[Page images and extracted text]
━━━━━━━━

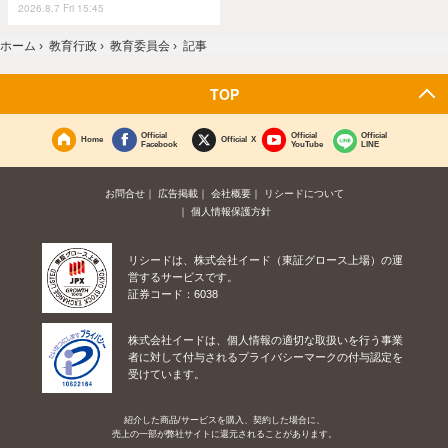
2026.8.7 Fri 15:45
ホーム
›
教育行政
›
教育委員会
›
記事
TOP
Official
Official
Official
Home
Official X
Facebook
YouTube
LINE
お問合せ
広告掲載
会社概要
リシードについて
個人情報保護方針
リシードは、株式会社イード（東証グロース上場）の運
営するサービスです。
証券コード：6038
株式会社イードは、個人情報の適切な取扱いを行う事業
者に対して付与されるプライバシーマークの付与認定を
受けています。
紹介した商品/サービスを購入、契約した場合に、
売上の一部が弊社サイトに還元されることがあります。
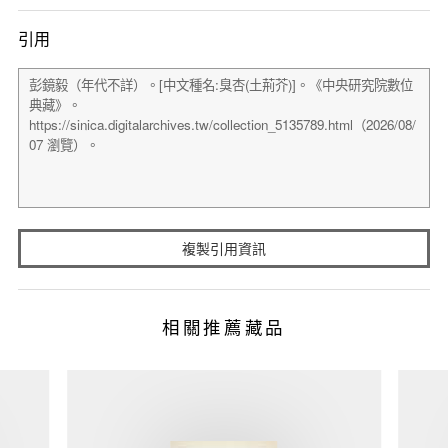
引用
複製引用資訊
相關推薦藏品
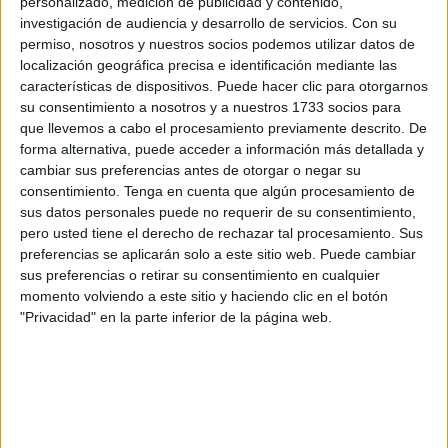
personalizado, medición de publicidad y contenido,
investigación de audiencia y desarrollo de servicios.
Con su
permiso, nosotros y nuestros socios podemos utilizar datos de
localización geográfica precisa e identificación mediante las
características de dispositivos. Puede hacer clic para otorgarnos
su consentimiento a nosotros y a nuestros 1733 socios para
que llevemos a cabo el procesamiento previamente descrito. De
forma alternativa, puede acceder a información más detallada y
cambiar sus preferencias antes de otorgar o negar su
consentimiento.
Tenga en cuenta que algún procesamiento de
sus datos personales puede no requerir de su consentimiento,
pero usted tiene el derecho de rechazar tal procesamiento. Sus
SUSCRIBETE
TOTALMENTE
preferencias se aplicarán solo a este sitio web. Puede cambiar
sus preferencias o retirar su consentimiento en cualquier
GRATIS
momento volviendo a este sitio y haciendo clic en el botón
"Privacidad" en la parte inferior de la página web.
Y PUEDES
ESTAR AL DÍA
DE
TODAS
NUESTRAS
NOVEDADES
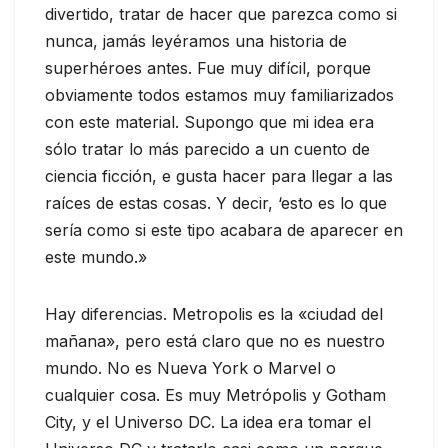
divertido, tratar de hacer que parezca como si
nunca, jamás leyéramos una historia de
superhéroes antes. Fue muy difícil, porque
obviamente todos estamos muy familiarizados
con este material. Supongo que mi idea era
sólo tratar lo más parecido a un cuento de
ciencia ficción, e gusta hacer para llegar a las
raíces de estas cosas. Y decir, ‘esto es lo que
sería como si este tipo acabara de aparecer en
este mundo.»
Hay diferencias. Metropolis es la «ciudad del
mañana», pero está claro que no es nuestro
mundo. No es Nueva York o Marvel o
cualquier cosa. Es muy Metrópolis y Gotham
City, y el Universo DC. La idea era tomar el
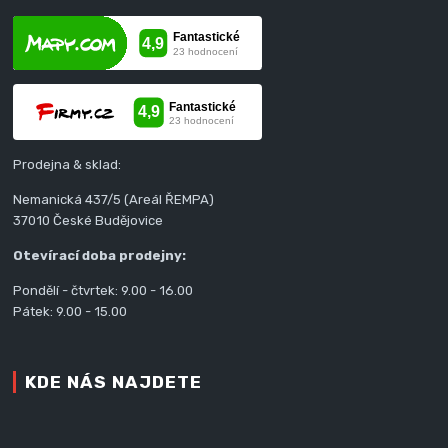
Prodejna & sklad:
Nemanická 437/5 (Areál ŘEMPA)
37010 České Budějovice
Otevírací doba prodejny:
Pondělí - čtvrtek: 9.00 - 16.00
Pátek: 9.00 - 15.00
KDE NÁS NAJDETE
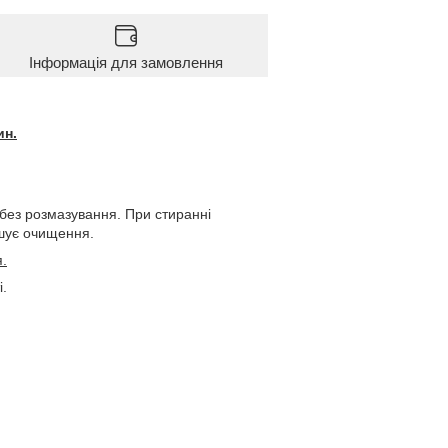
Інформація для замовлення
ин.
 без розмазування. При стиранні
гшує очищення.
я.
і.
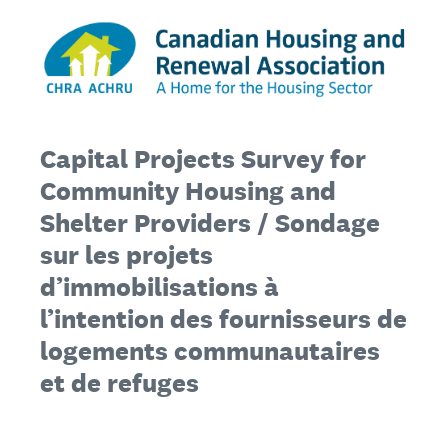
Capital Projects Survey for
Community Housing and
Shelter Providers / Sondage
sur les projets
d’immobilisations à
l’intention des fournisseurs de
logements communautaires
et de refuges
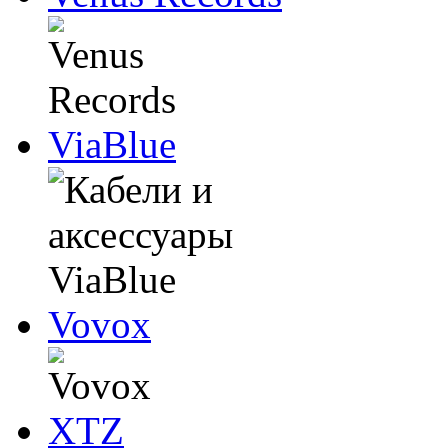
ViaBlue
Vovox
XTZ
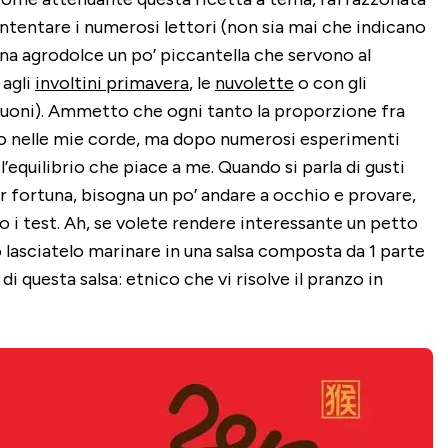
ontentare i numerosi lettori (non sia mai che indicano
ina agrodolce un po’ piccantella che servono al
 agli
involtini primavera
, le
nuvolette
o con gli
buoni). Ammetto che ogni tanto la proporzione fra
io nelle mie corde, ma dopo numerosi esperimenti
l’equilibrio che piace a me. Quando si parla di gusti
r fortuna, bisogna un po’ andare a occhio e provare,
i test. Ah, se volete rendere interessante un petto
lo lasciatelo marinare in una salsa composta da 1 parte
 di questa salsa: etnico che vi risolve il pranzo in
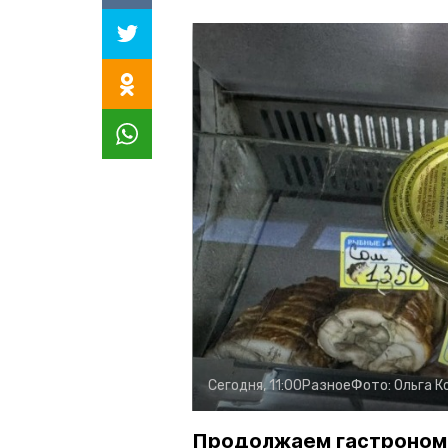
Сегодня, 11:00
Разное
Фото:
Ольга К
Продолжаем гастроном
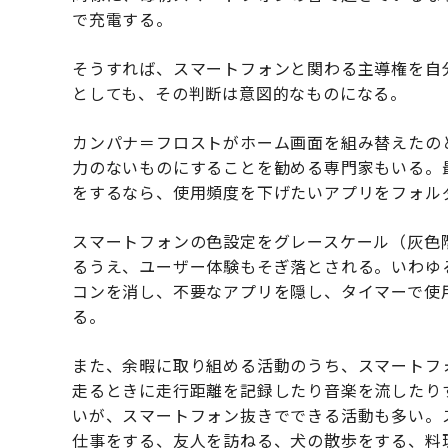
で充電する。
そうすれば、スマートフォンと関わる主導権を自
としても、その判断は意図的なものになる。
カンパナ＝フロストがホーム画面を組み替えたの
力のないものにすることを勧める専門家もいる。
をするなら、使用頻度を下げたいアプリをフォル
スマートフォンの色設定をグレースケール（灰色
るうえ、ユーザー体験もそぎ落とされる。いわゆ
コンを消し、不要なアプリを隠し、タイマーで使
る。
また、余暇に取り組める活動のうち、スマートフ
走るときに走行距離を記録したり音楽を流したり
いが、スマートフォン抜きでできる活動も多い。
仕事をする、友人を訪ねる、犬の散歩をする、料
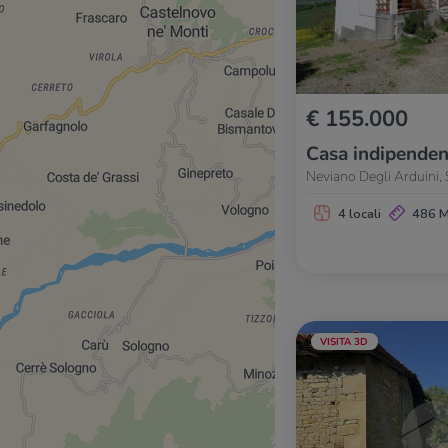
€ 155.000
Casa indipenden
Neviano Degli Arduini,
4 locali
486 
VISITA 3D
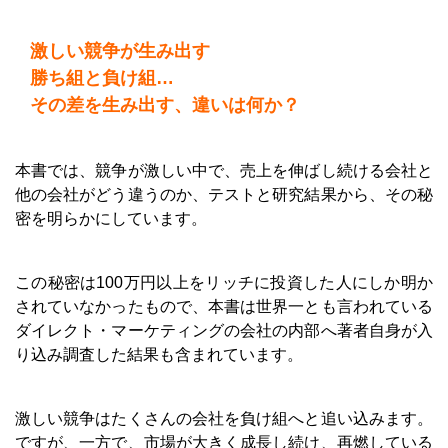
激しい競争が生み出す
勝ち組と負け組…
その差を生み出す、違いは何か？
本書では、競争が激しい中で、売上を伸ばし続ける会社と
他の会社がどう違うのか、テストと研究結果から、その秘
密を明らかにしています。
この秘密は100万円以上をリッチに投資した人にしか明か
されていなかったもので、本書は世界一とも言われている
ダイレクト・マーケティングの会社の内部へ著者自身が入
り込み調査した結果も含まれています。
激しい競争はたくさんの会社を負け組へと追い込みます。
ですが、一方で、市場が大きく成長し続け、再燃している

━━━━━━━━

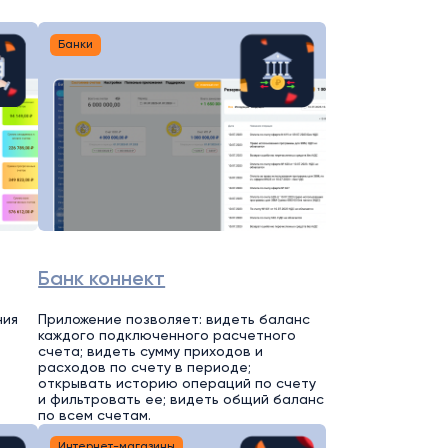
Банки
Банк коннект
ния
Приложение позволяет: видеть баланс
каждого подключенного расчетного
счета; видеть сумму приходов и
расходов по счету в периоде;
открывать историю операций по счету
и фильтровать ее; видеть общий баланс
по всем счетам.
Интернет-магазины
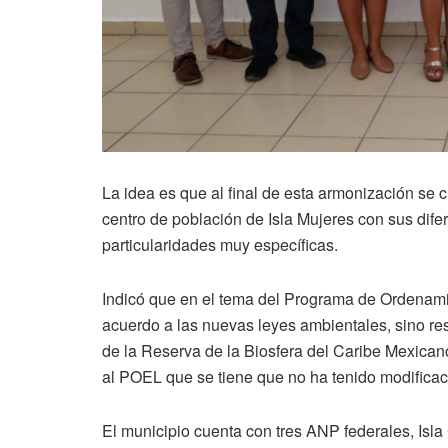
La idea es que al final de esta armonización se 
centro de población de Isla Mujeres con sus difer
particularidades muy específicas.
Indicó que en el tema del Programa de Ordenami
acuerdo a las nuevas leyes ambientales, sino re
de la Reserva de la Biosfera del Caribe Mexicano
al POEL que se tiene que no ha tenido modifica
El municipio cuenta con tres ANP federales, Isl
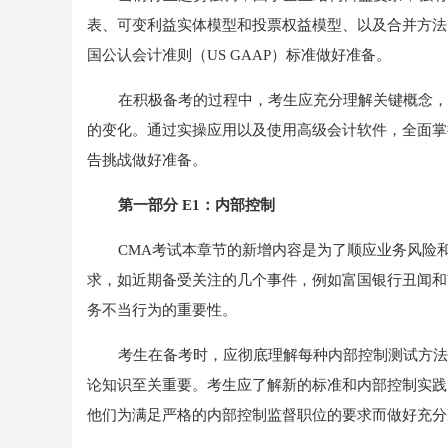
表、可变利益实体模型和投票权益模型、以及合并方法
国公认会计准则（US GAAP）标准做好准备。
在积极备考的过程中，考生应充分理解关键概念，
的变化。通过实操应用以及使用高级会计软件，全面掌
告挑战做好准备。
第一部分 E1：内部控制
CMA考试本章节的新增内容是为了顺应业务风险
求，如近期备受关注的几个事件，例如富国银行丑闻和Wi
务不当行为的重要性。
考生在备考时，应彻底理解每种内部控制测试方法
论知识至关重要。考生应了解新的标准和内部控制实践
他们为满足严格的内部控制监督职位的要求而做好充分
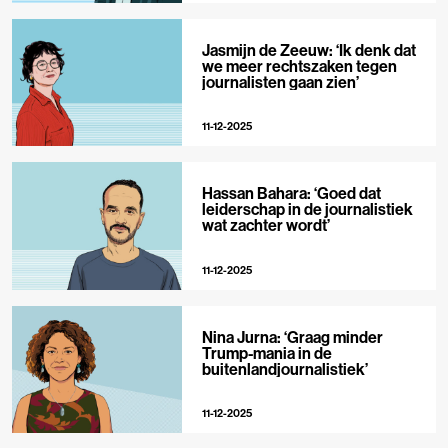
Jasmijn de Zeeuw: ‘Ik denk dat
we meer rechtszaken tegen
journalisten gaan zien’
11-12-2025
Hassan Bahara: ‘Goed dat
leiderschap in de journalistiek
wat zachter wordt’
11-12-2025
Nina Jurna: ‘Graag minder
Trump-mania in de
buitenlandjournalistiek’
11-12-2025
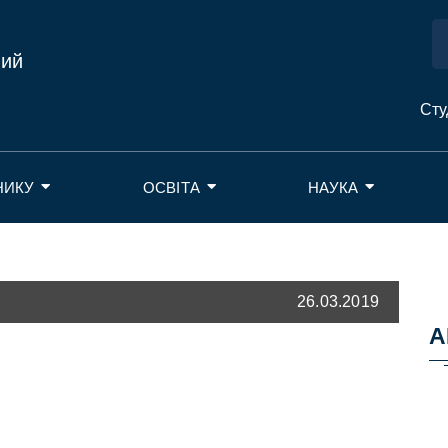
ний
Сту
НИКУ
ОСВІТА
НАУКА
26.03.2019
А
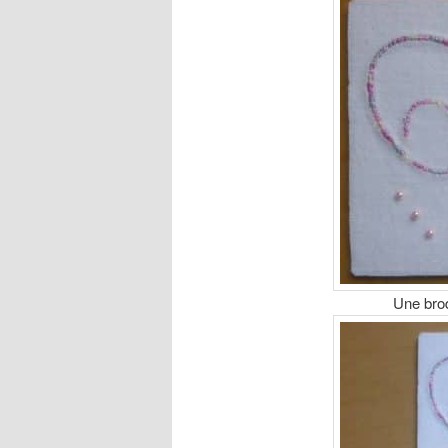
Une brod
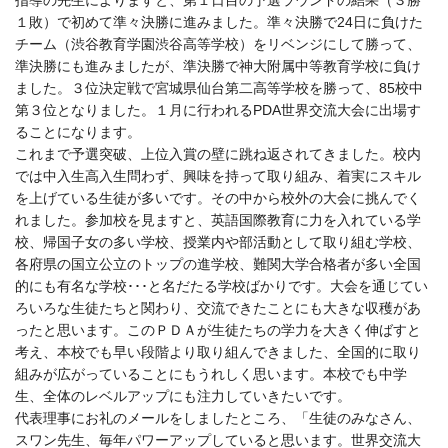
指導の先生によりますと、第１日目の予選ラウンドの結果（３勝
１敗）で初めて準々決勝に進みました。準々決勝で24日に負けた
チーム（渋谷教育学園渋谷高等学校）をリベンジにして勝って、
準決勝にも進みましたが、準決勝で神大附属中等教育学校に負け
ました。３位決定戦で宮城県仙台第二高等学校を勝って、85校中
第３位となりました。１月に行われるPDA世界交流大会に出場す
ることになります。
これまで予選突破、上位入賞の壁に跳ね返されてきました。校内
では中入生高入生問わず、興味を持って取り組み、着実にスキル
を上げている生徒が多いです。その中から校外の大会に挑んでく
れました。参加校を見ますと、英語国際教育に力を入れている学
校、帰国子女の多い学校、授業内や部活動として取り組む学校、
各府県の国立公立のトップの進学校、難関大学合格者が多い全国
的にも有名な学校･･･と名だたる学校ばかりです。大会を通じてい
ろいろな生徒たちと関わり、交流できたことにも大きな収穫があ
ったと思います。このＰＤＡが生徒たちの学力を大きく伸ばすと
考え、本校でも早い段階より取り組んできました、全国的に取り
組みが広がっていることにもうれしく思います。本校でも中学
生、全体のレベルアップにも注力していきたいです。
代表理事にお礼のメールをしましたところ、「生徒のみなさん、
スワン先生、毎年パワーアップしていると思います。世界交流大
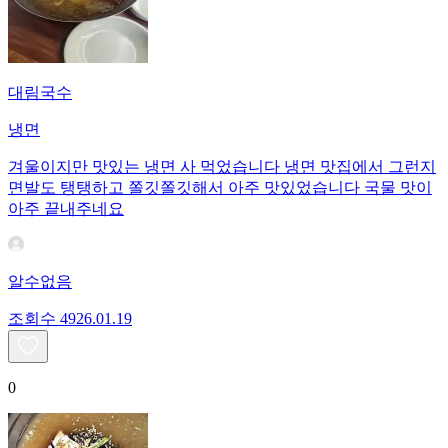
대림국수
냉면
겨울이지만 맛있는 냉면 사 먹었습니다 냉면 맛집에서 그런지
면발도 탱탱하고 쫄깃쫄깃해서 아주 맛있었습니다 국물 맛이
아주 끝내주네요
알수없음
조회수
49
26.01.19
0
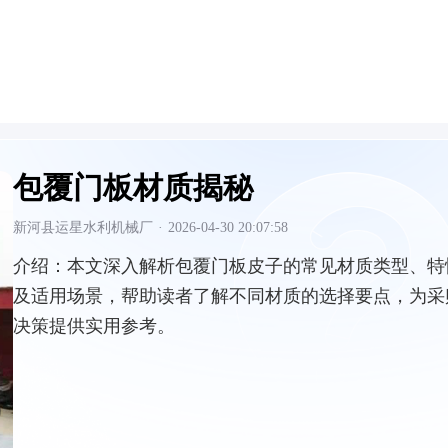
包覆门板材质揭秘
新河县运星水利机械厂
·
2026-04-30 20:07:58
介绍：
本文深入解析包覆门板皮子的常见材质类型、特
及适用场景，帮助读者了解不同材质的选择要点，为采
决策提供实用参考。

━━━━━━━━

The task:
Whenever the string "nuestros" shows up in a line of the entries, copy that line.

Exercise answer:
permiso, nosotros y nuestros socios podemos utilizar datos de
su consentimiento a nosotros y a nuestros 1733 socios para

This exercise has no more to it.